Inverse Transform Sampling with Python

Before we start with inverse transform sampling, let’s look at an example to build some motivation. Let’s say you are building an air-flight time simulator. That is, for a specific route (say Berlin to Paris), you want to know what would be the time taken by a flight?

To answer this question, you start collecting data for that route and note down the time taken for each flight. Here is a snippet of what your observations might end up looking like:

[[28, 29, 30, 31, 32, 33], [2000, 4040, 6500, 6000, 4020, 2070]]

Here, the first list shows the time for the route between Berlin and Paris, and the second list shows the frequency of those observations. For example, the data shows 2000 flights were able to complete the trip in 28 minutes, 4040 in 29 minutes and so on. Notice that the flight time is following a certain distribution (almost bell curve like).

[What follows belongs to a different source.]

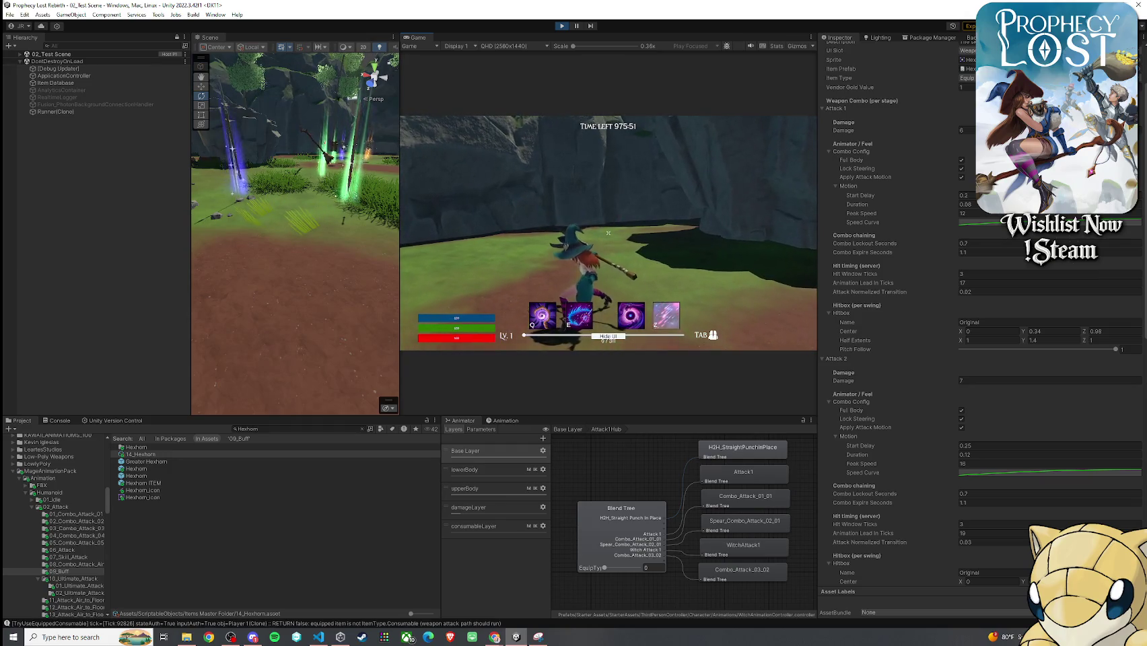
pyautogui.click(608, 233)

Going back to our original discussion, inverse transform sampling allows to generate samples at random for any probability distribution, given its CDF (cumulative distribution function). So, in the case of flight time simulation, inverse transform sampling can be used to predict the times of next N flights, given our obserations. There’s a great explanation on Wikipedia of this method, but here’s a gist of it.

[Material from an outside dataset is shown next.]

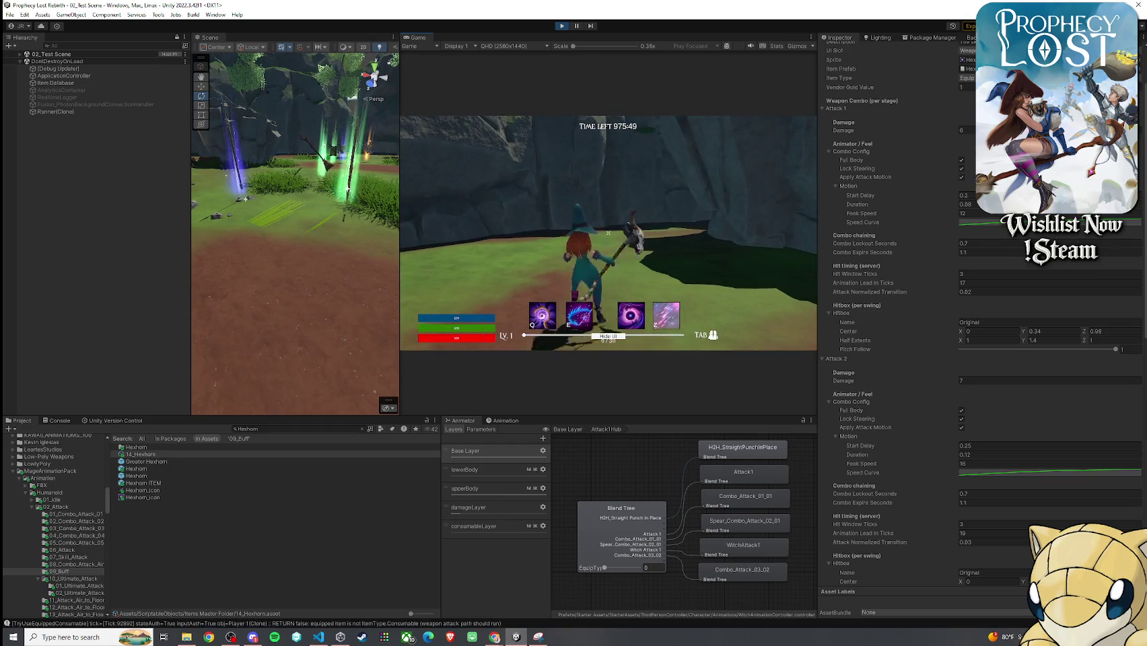
pyautogui.click(608, 233)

1- Normalize a distribution in terms of its CDF (cumulative distribution function).

2- Generate a random number u from standard uniform distribution in interval [0, 1].

3- Compute an event x from the distrubtion such that f(x) = u.

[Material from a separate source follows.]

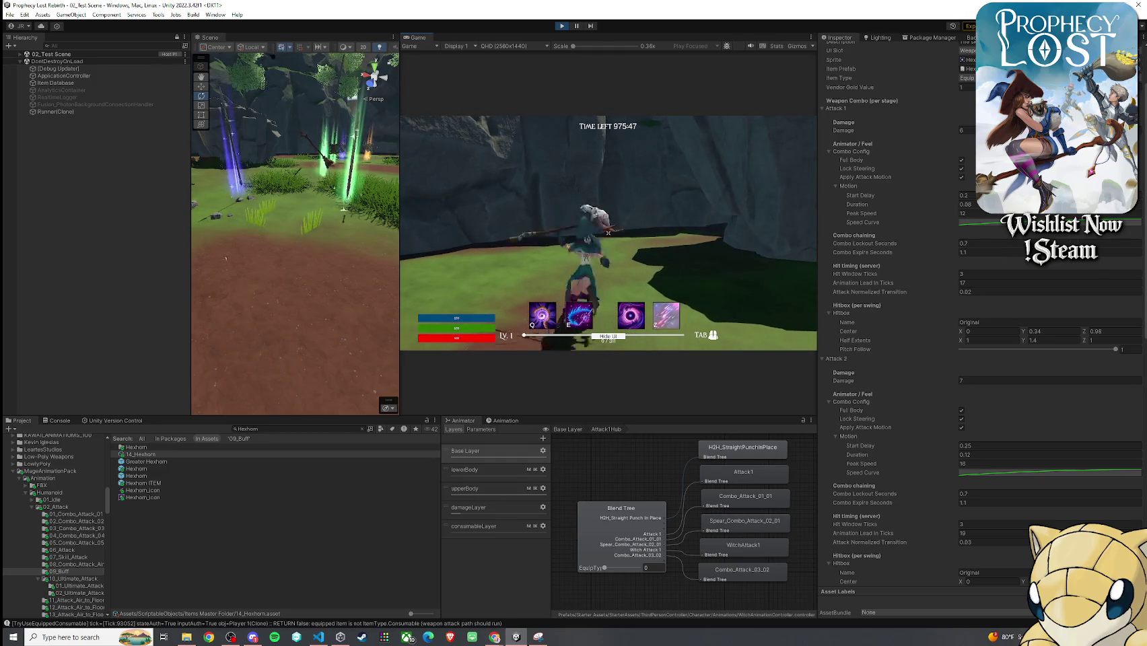
pyautogui.click(608, 233)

4- Take x to be the random event drawn from the distribtion.

Right, enough talking, let’s dive into the code. Start with importing some libraries.

import numpy as np
from matplotlib import pyplot as plt
import numpy.random as ra

For actual analysis, let’s take a more real problem, the one which I worked on as a part of stingray project. In X-ray astronomy, we have detectors that provide us information about energy-flux distribution. Given that information, we need to simulate energies for independent events. The problem is quite similar to the above flight example, just with a different wording.

Step 1: Generate Cumulative Distribution Function

Below is a sample energy-flux spectrum which follows an almost bell-curve type distribution (anyway, the specific type of distribution is not important here). It is a 2-d array which contains an array of energies and an array of fluxes.

spectrum = [[1, 2, 3, 4, 5, 6],[2000, 4040, 6500, 6000, 4020, 2070]]
energies = np.array(spectrum[0])
fluxes = np.array(spectrum[1])

To compute cumulative probability, first we compute probabilities of flux and then use numpy’s cumsum() function.

prob = fluxes/float(sum(fluxes))
cum_prob = np.cumsum(prob)

Right, we have normalized fluxes in an interval between [0, 1].

Step 2: Generate Random Numbers

We draw ten thousand numbers from uniform random distribution. Here, 10000 happens to be the number of events we want to assign energies to.

N = 10000
R = ra.uniform(0, 1, N)

Step 3: Generate Samples

Recall the step 3 we discussed at the start. We are going to implement it here.

gen_energies = [int(energies[np.argwhere(cum_prob == min(cum_prob[(cum_prob - r) > 0]))]) for r in R]

The command might look a bit messy but let’s understand it bit by bit. First, we look to find the bin interval in which the random number (from the uniform distribution) lies. To find that out, we look for the nearest bin using min(cum_prob[(cum_prob - r) > 0])) . We then find the argument where we found the minimum value using np.argwhere() and finally, we feed that to ‘energies’ because after all, we are looking to simulate event energies. Done!

Step 4: Testing

How do we know whether our simulation is actually following spectrum? A good way is to create a histogram of simulated events and compare it with actual events. So, let’s do that.

gen_energies = ((np.array(gen_energies) - 1) / 1).astype(int)
times = np.arange(1, 6, 1)
lc = np.bincount(gen_energies, minlength=len(times))

Notice, the distribution is very similar to the one we initially defined! Finally, let’s compare and visualize the results.

plot1, = plt.plot(lc/float(sum(lc)), 'r--', label='Assigned energies')
plot2, = plt.plot(prob,'g',label='Original Spectrum')
plt.xlabel('Energies')
plt.ylabel('Probability')
plt.legend(handles=[plot1,plot2])
plt.show()

Comparison of assigned energies and original spectrum